Importantly, one might wish to take advantage of upcoming equity plays that the top elites are getting ready to implement. We've discussed this plenty of times. But ultimately, there will be a growing movement away from what this article characterizes as moderate conservatives.
Senator Cruz, who is also a politician, probably came the closest to intuiting the new US mood that has ramifications in all sorts of directions. International trade and finance are probably going to become more important, and the dollar less so. Regions of the world that have not seemed worthwhile paying attention to will suddenly become sought after.
The 20th century paradigm that this article provides to us is in the rear view mirror now. There's plenty of talk about how radical and intransigent the Tea Party types are.
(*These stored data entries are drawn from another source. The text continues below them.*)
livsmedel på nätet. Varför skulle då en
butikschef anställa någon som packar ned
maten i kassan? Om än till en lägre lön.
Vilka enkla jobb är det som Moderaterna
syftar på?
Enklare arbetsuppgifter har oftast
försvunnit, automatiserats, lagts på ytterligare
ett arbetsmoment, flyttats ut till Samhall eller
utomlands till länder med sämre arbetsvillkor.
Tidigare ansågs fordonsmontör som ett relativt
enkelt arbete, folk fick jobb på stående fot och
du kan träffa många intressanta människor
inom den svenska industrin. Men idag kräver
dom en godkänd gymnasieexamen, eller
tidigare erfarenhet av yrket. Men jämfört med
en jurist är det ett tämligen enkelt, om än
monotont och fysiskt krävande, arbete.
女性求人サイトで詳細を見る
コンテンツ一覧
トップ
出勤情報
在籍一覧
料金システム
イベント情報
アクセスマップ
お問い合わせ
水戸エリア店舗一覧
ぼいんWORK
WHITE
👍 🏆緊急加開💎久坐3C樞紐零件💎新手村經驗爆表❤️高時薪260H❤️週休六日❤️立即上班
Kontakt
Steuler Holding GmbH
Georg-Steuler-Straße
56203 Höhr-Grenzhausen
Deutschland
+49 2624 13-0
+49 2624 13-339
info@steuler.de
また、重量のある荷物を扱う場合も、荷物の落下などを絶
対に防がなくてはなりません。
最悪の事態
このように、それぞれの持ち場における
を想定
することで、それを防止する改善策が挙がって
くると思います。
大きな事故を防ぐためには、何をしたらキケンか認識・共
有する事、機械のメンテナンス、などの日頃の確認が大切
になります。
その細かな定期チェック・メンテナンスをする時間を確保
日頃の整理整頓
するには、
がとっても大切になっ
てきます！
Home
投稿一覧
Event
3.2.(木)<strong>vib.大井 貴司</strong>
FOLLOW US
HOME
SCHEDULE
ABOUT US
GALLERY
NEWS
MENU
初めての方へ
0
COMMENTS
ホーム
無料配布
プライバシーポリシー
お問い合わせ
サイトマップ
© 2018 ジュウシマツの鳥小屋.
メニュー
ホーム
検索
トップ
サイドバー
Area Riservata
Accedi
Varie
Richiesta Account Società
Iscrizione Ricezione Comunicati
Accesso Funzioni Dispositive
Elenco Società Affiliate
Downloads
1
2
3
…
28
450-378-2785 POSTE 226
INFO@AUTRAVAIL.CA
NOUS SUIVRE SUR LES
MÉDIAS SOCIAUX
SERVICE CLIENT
But their collective death has been announced for a number of years now and the movement just keeps getting bigger, though not any more organized.
That's because it's probably not a movement, no matter how much some (including some Republicans) would like to make it so. It's a bunch of people yearning to be free.
That's what the US has always been about. People misunderstand the so-called Tea Party and its intentions at their own peril. Before it's over, a lot more in the media, banking and politics will have either underestimated or misunderstood what's going on in the US.